Extract provided:
# # # # #
However, I wasn't presenting supervenience as as an epistemological approach ( in other words, a way to derive knowledge ), but rather as an metaphysical statement.
Taking that into consideration, emergence does not preclude supervenience nor physicalism. It comes down to the specifics as to how you are using the term.
Further, considering you have said that "It is contingent upon the initial state and the collective (emergent) dynamics that are produced by forces acting on a system too interconnected to be understood solely in terms of its constituents.", what do you hold to be the relationship between the lower-level and the higher-level ? How do they relate to each other ?
So, what is the ontological nature, according to physicalism of ... ?
If the rest of this question is filled with something that exists in the actual world ( which does vary depending on who you ask ) then the only viable answer is to ultimately say: 'It is physical'.
# # # # #
Dataset:

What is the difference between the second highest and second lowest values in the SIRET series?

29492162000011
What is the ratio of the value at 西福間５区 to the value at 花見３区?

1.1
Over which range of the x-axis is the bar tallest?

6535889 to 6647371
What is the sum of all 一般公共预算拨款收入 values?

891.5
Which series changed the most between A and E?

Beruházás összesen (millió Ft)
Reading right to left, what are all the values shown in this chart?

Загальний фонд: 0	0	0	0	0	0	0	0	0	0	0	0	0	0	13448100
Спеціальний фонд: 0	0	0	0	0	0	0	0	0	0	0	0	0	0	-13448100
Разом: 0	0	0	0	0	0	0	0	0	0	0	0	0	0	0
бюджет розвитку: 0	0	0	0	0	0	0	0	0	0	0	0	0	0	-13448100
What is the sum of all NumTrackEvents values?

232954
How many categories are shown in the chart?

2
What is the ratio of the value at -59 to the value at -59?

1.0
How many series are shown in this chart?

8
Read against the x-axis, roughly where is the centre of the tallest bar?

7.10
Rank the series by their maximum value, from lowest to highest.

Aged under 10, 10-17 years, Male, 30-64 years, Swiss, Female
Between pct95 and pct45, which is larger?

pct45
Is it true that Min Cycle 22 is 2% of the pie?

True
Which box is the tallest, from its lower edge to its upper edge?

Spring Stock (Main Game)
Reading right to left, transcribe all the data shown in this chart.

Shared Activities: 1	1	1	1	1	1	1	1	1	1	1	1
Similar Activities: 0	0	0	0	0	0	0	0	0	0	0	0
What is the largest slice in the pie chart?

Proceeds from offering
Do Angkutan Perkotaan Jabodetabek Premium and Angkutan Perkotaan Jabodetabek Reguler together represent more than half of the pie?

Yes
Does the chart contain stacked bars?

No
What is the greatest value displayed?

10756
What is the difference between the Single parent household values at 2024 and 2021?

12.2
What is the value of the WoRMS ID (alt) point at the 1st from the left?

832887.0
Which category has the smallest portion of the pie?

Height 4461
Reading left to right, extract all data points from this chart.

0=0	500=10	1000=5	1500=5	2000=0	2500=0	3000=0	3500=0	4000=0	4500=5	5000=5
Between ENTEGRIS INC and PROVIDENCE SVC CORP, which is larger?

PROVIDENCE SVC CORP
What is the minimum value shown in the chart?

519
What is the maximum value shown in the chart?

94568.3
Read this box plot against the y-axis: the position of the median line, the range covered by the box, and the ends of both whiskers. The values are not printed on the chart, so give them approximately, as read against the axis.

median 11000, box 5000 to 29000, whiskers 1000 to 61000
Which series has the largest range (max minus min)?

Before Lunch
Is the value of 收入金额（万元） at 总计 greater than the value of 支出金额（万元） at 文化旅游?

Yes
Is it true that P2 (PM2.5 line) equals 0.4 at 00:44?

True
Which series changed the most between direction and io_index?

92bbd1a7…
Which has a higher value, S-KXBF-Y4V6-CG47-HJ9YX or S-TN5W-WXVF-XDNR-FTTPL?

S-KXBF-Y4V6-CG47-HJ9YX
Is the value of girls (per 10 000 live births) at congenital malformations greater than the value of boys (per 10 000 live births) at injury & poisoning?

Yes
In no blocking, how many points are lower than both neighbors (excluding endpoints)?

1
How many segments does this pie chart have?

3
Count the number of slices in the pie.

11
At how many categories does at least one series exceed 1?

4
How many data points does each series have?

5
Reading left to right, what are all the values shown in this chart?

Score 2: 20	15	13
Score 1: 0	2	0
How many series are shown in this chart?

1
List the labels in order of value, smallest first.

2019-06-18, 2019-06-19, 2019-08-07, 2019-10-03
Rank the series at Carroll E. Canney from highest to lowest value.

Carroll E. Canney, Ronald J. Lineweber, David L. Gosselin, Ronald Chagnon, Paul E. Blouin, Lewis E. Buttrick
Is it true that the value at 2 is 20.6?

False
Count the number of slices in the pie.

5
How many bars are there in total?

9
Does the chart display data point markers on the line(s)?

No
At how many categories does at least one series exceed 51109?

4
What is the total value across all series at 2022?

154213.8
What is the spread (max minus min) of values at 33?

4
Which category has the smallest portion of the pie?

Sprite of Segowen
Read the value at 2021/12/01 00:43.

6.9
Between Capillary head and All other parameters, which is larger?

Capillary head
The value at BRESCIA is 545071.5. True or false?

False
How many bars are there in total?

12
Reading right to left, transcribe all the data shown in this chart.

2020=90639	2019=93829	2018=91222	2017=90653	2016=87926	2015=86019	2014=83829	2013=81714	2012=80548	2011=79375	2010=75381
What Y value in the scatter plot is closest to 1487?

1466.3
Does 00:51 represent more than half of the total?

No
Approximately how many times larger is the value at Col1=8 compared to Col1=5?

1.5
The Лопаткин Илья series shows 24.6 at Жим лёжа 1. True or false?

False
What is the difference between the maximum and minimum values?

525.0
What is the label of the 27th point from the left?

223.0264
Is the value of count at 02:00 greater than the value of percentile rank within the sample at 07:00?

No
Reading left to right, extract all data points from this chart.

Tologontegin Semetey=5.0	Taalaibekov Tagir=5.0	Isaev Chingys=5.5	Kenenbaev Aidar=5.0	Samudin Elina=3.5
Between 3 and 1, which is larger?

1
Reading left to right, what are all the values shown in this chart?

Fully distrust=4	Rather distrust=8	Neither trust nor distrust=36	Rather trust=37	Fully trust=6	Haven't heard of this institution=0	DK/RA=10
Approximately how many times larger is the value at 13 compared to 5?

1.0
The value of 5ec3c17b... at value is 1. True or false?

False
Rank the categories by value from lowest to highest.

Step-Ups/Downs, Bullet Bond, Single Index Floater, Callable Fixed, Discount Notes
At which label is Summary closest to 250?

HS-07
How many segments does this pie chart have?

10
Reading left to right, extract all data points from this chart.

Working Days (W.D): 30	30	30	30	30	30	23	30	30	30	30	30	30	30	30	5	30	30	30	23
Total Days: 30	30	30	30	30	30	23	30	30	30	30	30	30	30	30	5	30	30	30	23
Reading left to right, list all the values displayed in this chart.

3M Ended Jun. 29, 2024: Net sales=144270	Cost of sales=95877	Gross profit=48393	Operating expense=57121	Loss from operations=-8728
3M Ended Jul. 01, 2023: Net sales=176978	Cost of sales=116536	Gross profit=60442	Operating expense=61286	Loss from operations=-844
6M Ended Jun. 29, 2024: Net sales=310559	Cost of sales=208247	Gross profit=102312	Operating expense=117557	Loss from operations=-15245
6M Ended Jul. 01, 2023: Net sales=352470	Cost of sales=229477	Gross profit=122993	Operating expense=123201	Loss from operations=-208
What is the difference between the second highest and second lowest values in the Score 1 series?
# # # # #
Action item A: Reproduce word for word the part of the forum excerpt on supervenience and physicalism that opens with the words containing "However, I wasn't" and closes with "an metaphysical statement.".
Action item B: Write what comes next in the forum excerpt on supervenience, emergence and physicalism, starting after its final sentence.

Answer area A:
However, I wasn't presenting supervenience as as an epistemological approach ( in other words, a way to derive knowledge ), but rather as an metaphysical statement.

Answer area B:
Koldo
Outstanding Member
I was asking that question on regards to this quote:
"Your graphics in which higher levels of analysis are produced by the dynamics governing lower levels is simply and fundamentally wrong:
"At the rather basic level of life, and perhaps even in chemistry, there is no reduction: perhaps the simplest proof of this is that while the bases of DNA each obey the laws of physics, the juxtaposition of bases in the nucleotides is physically contingent, so the information content of DNA and the way it serves to encode instructions for constructing proteins is not governed merely by the laws of physics."
Simons, P. (2002). Candidate General Ontologies for Situating Quantum Field Theory. In Kuhlmann, M., Lyre, H., Wayne, A. (Eds.). Ontological Aspects of Quantum Field Theory. World Scientific."
Now, correct me if I am wrong but you are saying that the relationship between the laws of physics and the juxtaposition of bases in the nuclueotides is contingent.
And my question was: What ( if anything ) do you propose to be responsible for this contingency ?
Koldo
Outstanding Member
I am honestly surprised by the second quote.
Do you mean to say you have read several books about physicalism and yet your refutation of it rests on semantinc grounds ?
What would be a circular definition of "physical" that is not worthless?
Can we also use a circular but non-vacuous definition of the adjective “deific” in order to argue that the thesis of pantheism is true?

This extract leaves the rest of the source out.